Department of Food Science, University of Guelph, ON, Canada.
Clin Exp Allergy. 2010 Apr;40(4):668-78. doi: 10.1111/j.1365-2222.2009.03442.x. Epub 2010 Jan 14.
Peptide-based immunotherapy (PIT) represents an attractive approach for targeted interventions in immunological disorders, but has not been widely explored in the context of food allergy.
In this study, we built on the information obtained from the recent identification of three immunodominant T cell epitopes of hen ovalbumin (OVA), a major egg allergen, to assess the therapeutic potential of PIT for food allergy, using the BALB/c mouse model.
Groups of mice were sensitized to OVA by repeated oral gavages, and subsequently administered with single or multiple synthetic peptides containing OVA T cell epitopes. Following the peptide administration period, all mice were orally challenged with high doses of OVA to elicit active anaphylaxis. Serum, spleen, and intestinal tissues were collected for the determination of immunoglobulin levels, cytokine secretions, and intestinal gene expression.
Significantly lower anaphylactic scores were exhibited by mice that received multiple epitope-containing peptides, accompanied by lower serum histamine and OVA-specific IgE levels, compared with placebo-treated mice. Mechanistically, the quantification of cytokine secretions in splenocyte cultures revealed a T helper type 1-biased response (IFN-gamma) in all peptide-treated mice to the detriment of a T helper type 2-response (IL-4). Interestingly, a similar cytokine expression profile was determined in intestinal tissues, accompanied by a pronounced mRNA expression of regulatory molecules TGF-beta and forkhead box transcription factor 3 (FOXP3). These data suggest the activation of local repressive mechanisms mediated by subsets of regulatory T cells.

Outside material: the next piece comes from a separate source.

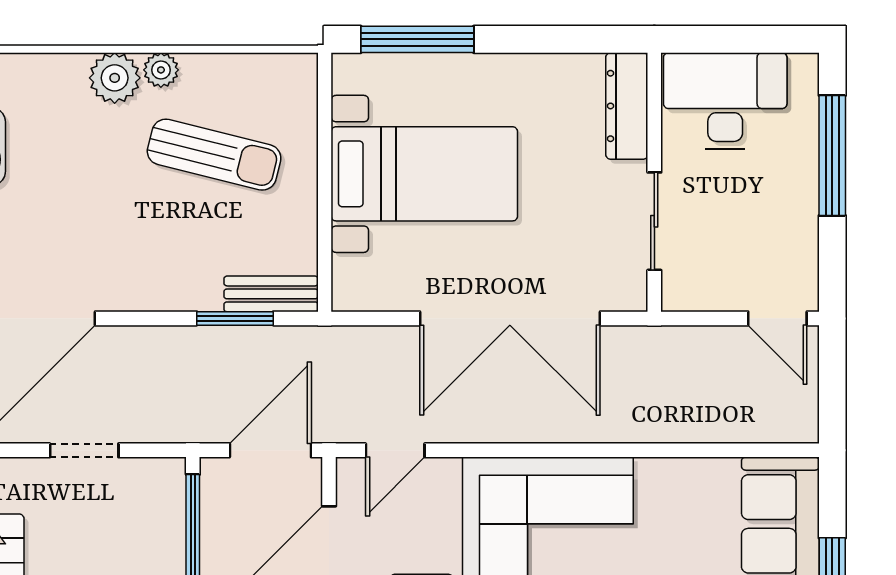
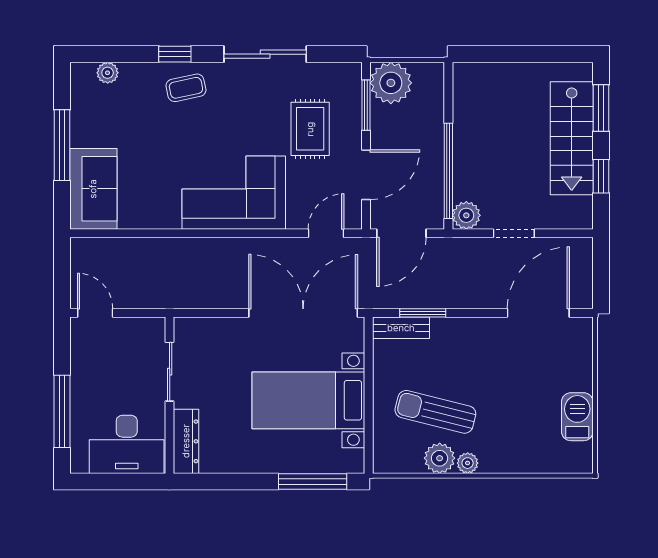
plant: (115, 78) -> (440, 458), moved
double door: (510, 318) -> (303, 313), moved
plant: (163, 480) -> (466, 215), added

We demonstrated the therapeutic potential of PIT in a mouse model of food allergy model and provided evidence that mechanistic pathways entailing regulatory molecules TGF-beta and FOXP3, stand as promising trails for the further understanding of peptide-based strategies for food allergy.
基于肽的免疫疗法(PIT)代表了一种针对免疫性疾病的靶向干预的有吸引力的方法,但在食物过敏的背景下尚未得到广泛探索。
在这项研究中,我们基于最近鉴定的三种鸡卵清蛋白(OVA)免疫优势 T 细胞表位的信息,使用 BALB/c 小鼠模型,评估 PIT 用于食物过敏的治疗潜力。OVA 是一种主要的鸡蛋过敏原。
通过重复口服灌胃使小鼠致敏于 OVA,然后给予含有 OVA T 细胞表位的单一或多种合成肽。在肽给药期后,所有小鼠均用高剂量 OVA 口服挑战以引发主动过敏反应。收集血清、脾脏和肠道组织以确定免疫球蛋白水平、细胞因子分泌和肠道基因表达。
与安慰剂治疗的小鼠相比,接受多个含表位肽的小鼠表现出明显较低的过敏评分,同时血清组胺和 OVA 特异性 IgE 水平也较低。从机制上讲,在所有肽处理的小鼠的脾细胞培养物中定量细胞因子分泌显示出 Th1 偏向反应(IFN-γ),而不是 Th2 反应(IL-4)。有趣的是,在肠道组织中确定了类似的细胞因子表达谱,并伴有调节分子 TGF-β和叉头框转录因子 3(FOXP3)的明显 mRNA 表达。这些数据表明,由调节性 T 细胞亚群介导的局部抑制机制被激活。
我们在食物过敏模型的小鼠模型中证明了 PIT 的治疗潜力,并提供了证据表明,涉及调节分子 TGF-β和 FOXP3 的机制途径为进一步了解基于肽的食物过敏策略提供了有希望的线索。